Task item: Quote every line below exactly and skip any picture.

Data extracts:
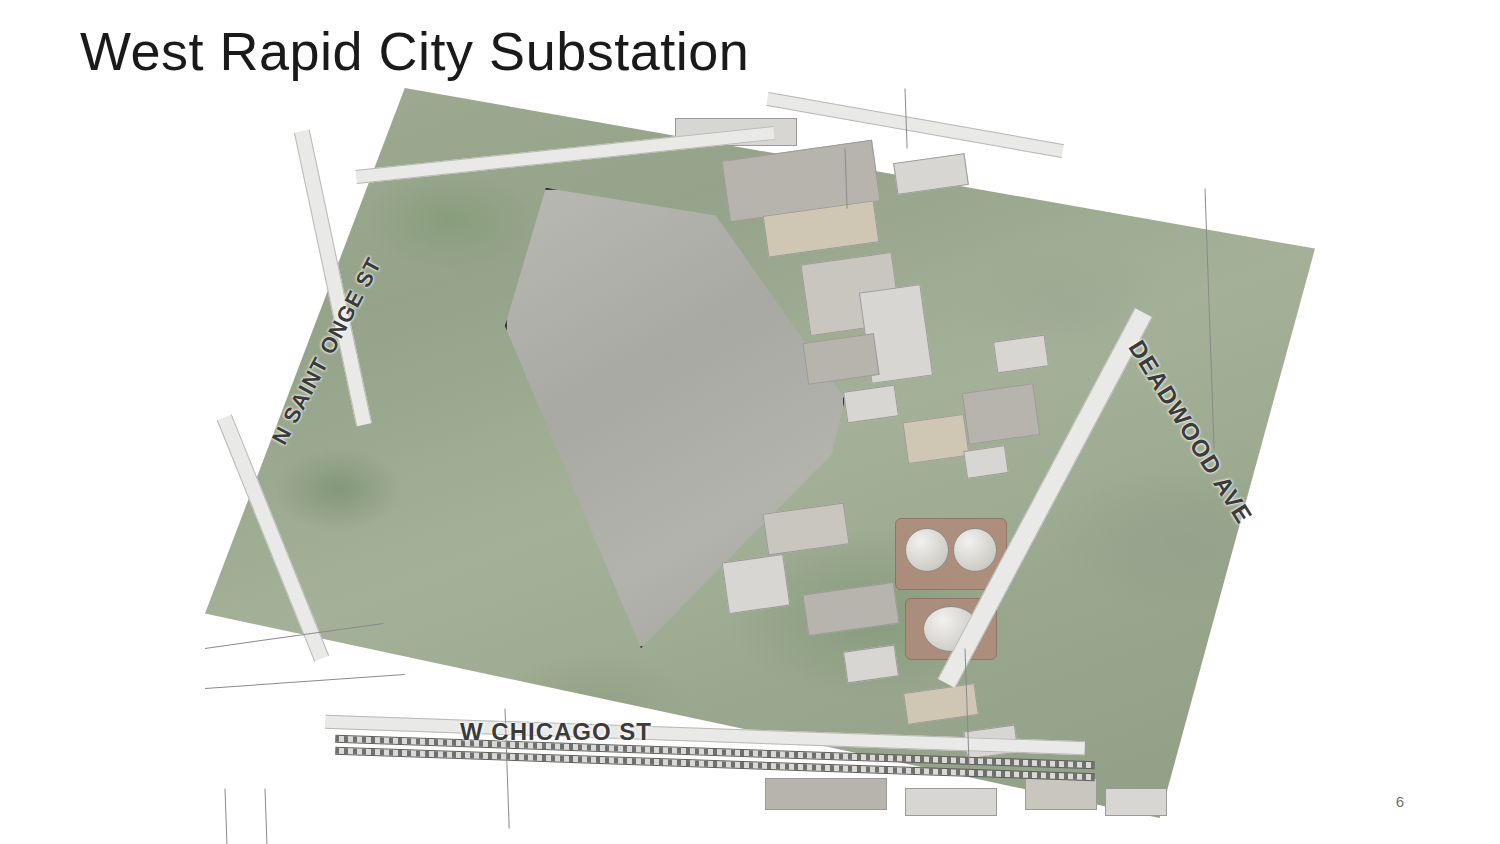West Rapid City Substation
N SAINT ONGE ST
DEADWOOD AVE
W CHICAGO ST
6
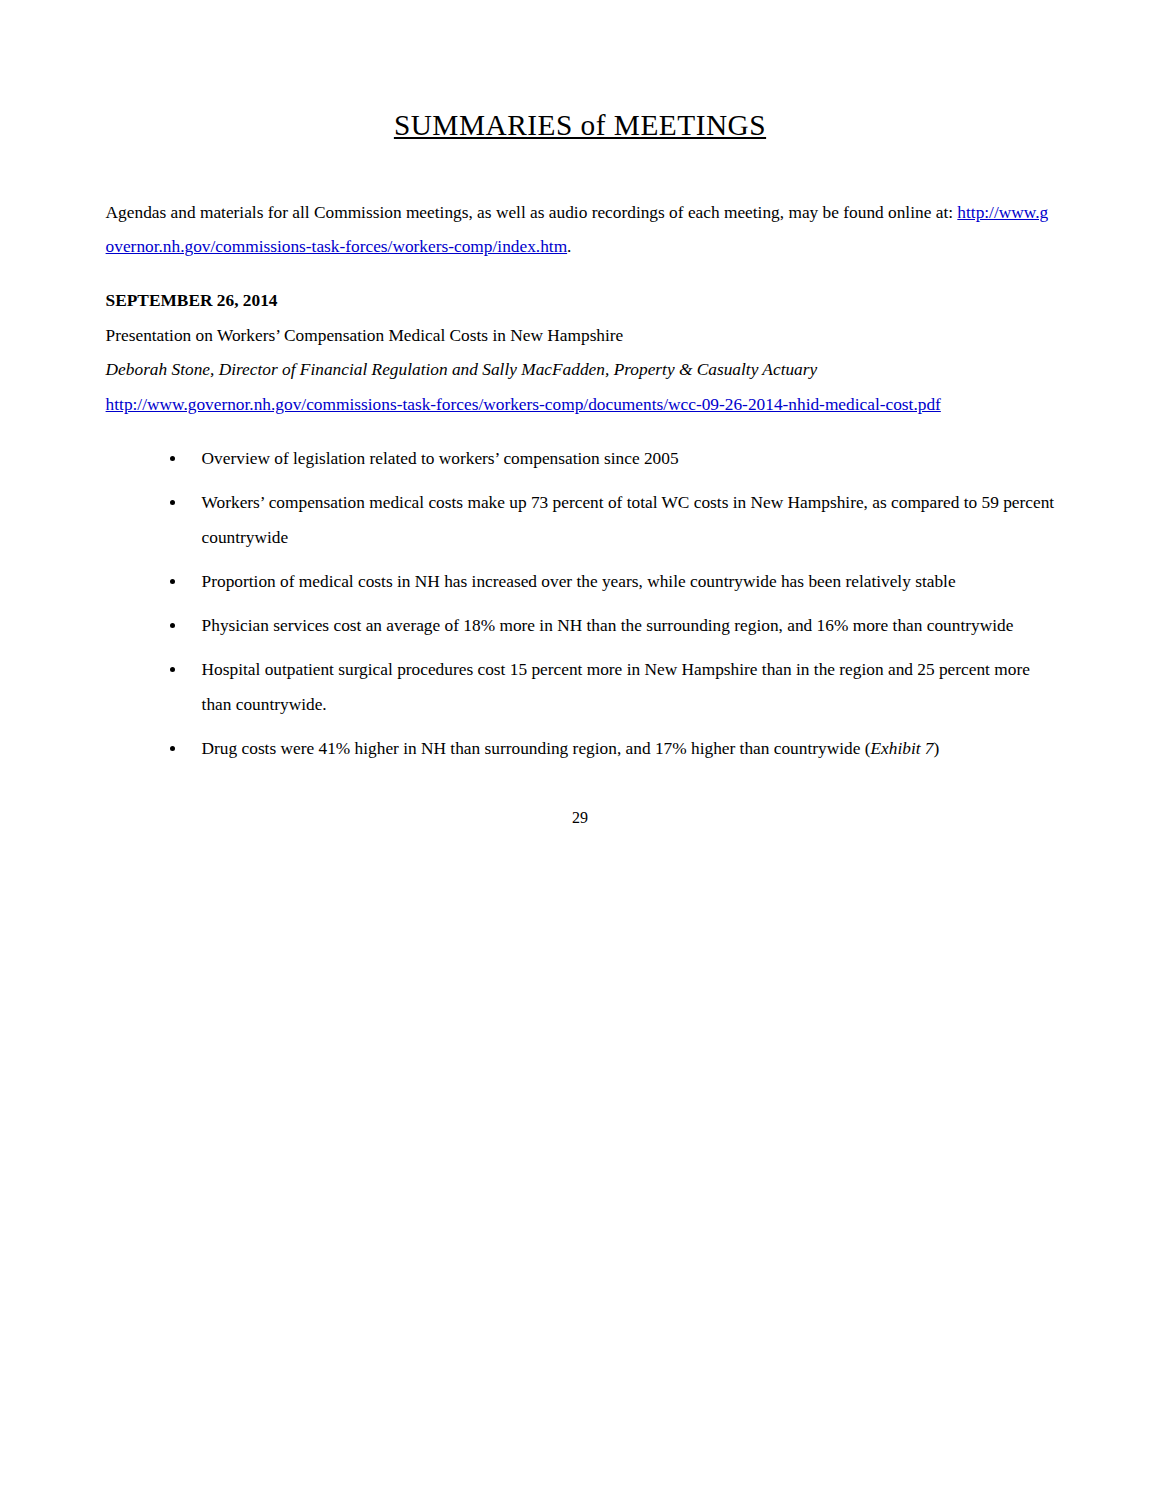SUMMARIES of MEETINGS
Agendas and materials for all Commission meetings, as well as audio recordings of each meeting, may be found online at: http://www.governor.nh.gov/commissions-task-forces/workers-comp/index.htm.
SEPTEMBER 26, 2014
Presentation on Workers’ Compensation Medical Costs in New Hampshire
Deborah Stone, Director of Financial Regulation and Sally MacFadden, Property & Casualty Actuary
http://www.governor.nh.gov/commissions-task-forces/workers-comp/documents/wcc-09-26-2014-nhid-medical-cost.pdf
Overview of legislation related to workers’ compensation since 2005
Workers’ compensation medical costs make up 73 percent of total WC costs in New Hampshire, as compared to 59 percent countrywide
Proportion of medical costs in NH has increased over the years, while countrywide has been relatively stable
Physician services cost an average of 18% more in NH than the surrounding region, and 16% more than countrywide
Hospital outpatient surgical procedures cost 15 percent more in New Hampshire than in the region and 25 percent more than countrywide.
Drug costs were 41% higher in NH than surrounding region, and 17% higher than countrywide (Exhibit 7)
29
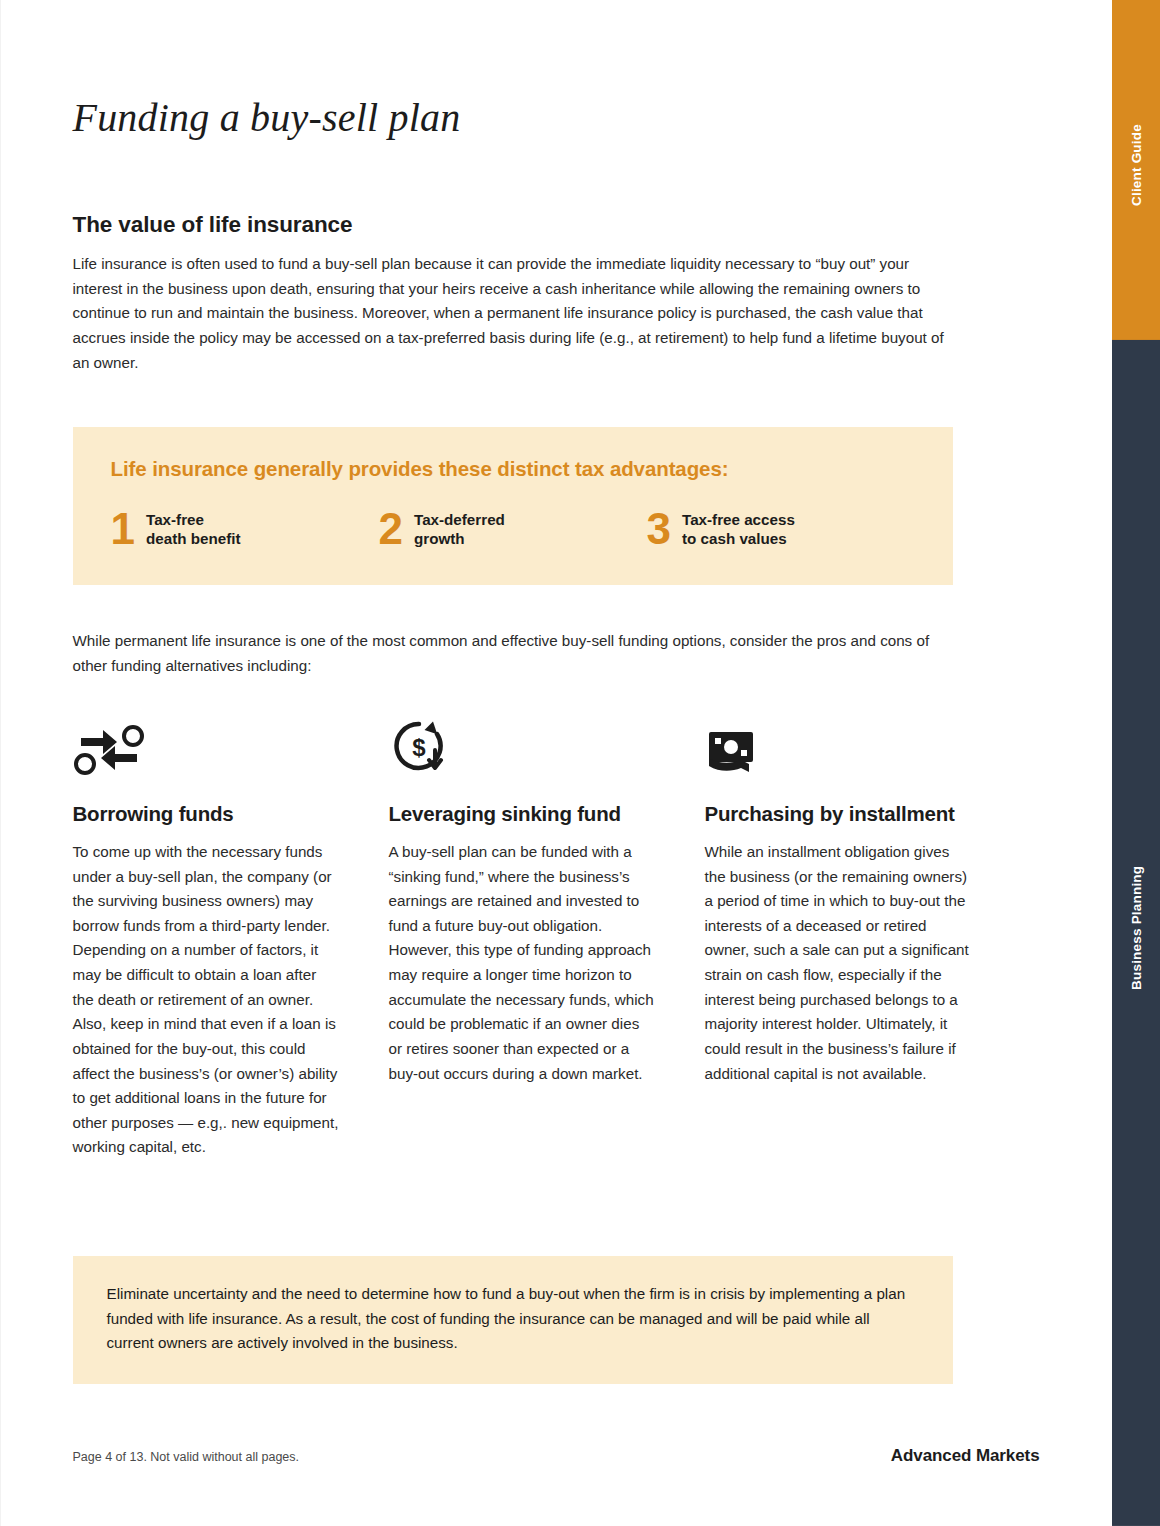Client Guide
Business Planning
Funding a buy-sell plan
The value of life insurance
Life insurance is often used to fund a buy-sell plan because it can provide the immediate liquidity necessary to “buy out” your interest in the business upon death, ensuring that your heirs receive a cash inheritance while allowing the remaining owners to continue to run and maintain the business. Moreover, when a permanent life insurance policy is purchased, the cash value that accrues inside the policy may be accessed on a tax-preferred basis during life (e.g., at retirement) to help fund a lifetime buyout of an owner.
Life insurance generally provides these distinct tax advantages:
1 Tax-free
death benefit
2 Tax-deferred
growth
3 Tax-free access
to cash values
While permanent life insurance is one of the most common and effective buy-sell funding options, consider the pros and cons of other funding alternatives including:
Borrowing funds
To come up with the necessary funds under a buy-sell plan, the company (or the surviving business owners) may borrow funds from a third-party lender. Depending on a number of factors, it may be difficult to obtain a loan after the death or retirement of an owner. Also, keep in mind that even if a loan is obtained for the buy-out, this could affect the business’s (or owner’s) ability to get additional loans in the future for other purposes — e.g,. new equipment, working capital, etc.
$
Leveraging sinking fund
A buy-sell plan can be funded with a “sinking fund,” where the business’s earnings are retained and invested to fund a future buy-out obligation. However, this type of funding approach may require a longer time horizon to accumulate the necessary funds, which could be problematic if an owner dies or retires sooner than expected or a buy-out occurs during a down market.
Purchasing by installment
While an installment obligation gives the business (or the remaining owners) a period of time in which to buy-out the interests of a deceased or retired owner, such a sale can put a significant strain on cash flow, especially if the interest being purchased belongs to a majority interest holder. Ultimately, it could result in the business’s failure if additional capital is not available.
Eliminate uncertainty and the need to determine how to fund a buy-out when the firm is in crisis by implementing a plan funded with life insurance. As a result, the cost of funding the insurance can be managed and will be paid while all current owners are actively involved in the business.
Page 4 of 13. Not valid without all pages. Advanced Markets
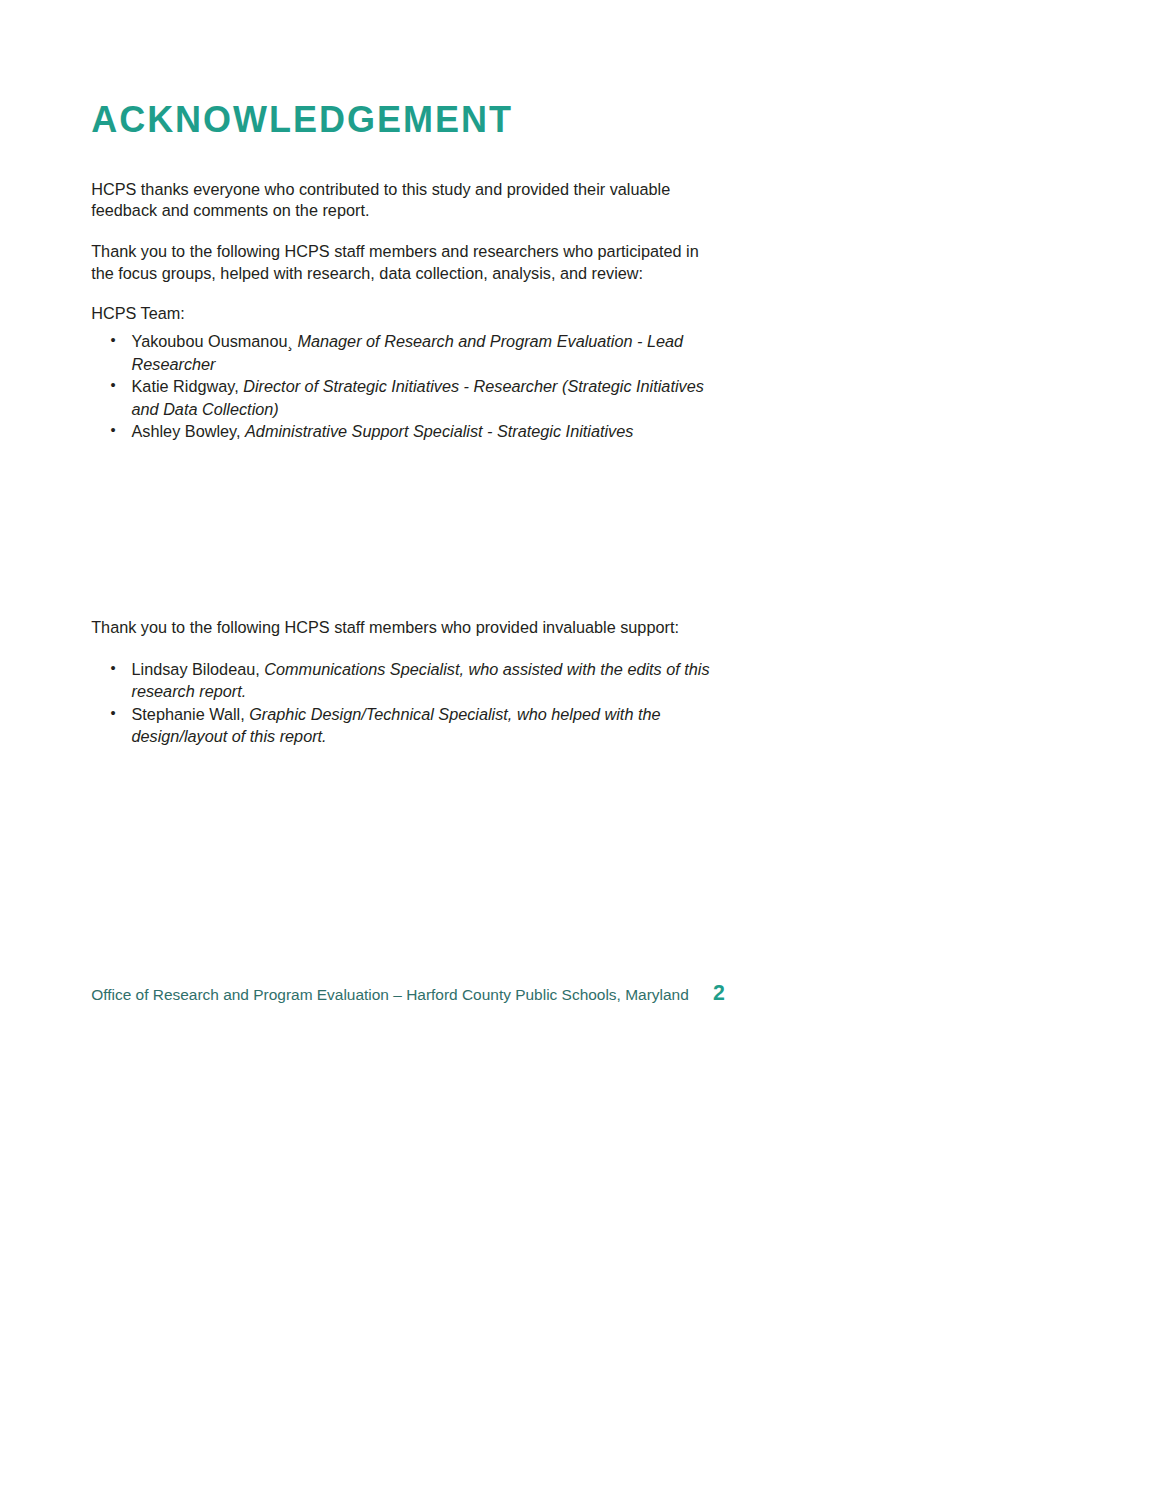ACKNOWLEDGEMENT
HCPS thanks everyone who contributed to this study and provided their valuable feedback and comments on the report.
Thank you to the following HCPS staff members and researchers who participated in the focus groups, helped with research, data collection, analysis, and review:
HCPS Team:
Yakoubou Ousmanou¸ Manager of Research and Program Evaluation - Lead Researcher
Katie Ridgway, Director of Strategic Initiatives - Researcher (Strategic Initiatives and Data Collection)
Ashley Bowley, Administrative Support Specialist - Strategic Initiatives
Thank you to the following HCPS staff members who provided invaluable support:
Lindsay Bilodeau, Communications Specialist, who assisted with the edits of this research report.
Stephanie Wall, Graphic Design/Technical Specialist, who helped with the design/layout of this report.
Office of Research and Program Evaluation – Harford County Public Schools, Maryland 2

Answer below:
West Rapid City Substation
N SAINT ONGE ST
DEADWOOD AVE
W CHICAGO ST
6
SUMMARIES of MEETINGS
Agendas and materials for all Commission meetings, as well as audio recordings of each meeting, may be found online at: http://www.governor.nh.gov/commissions-task-forces/workers-comp/index.htm.
SEPTEMBER 26, 2014
Presentation on Workers’ Compensation Medical Costs in New Hampshire
Deborah Stone, Director of Financial Regulation and Sally MacFadden, Property & Casualty Actuary
http://www.governor.nh.gov/commissions-task-forces/workers-comp/documents/wcc-09-26-2014-nhid-medical-cost.pdf
Overview of legislation related to workers’ compensation since 2005
Workers’ compensation medical costs make up 73 percent of total WC costs in New Hampshire, as compared to 59 percent countrywide
Proportion of medical costs in NH has increased over the years, while countrywide has been relatively stable
Physician services cost an average of 18% more in NH than the surrounding region, and 16% more than countrywide
Hospital outpatient surgical procedures cost 15 percent more in New Hampshire than in the region and 25 percent more than countrywide.
Drug costs were 41% higher in NH than surrounding region, and 17% higher than countrywide (Exhibit 7)
29
Client Guide
Business Planning
Funding a buy-sell plan
The value of life insurance
Life insurance is often used to fund a buy-sell plan because it can provide the immediate liquidity necessary to “buy out” your interest in the business upon death, ensuring that your heirs receive a cash inheritance while allowing the remaining owners to continue to run and maintain the business. Moreover, when a permanent life insurance policy is purchased, the cash value that accrues inside the policy may be accessed on a tax-preferred basis during life (e.g., at retirement) to help fund a lifetime buyout of an owner.
Life insurance generally provides these distinct tax advantages:
1 Tax-free
death benefit
2 Tax-deferred
growth
3 Tax-free access
to cash values
While permanent life insurance is one of the most common and effective buy-sell funding options, consider the pros and cons of other funding alternatives including:
Borrowing funds
To come up with the necessary funds under a buy-sell plan, the company (or the surviving business owners) may borrow funds from a third-party lender. Depending on a number of factors, it may be difficult to obtain a loan after the death or retirement of an owner. Also, keep in mind that even if a loan is obtained for the buy-out, this could affect the business’s (or owner’s) ability to get additional loans in the future for other purposes — e.g,. new equipment, working capital, etc.
$
Leveraging sinking fund
A buy-sell plan can be funded with a “sinking fund,” where the business’s earnings are retained and invested to fund a future buy-out obligation. However, this type of funding approach may require a longer time horizon to accumulate the necessary funds, which could be problematic if an owner dies or retires sooner than expected or a buy-out occurs during a down market.
Purchasing by installment
While an installment obligation gives the business (or the remaining owners) a period of time in which to buy-out the interests of a deceased or retired owner, such a sale can put a significant strain on cash flow, especially if the interest being purchased belongs to a majority interest holder. Ultimately, it could result in the business’s failure if additional capital is not available.
Eliminate uncertainty and the need to determine how to fund a buy-out when the firm is in crisis by implementing a plan funded with life insurance. As a result, the cost of funding the insurance can be managed and will be paid while all current owners are actively involved in the business.
Page 4 of 13. Not valid without all pages. Advanced Markets
ACKNOWLEDGEMENT
HCPS thanks everyone who contributed to this study and provided their valuable feedback and comments on the report.
Thank you to the following HCPS staff members and researchers who participated in the focus groups, helped with research, data collection, analysis, and review:
HCPS Team:
Yakoubou Ousmanou¸ Manager of Research and Program Evaluation - Lead Researcher
Katie Ridgway, Director of Strategic Initiatives - Researcher (Strategic Initiatives and Data Collection)
Ashley Bowley, Administrative Support Specialist - Strategic Initiatives
Thank you to the following HCPS staff members who provided invaluable support:
Lindsay Bilodeau, Communications Specialist, who assisted with the edits of this research report.
Stephanie Wall, Graphic Design/Technical Specialist, who helped with the design/layout of this report.
Office of Research and Program Evaluation – Harford County Public Schools, Maryland 2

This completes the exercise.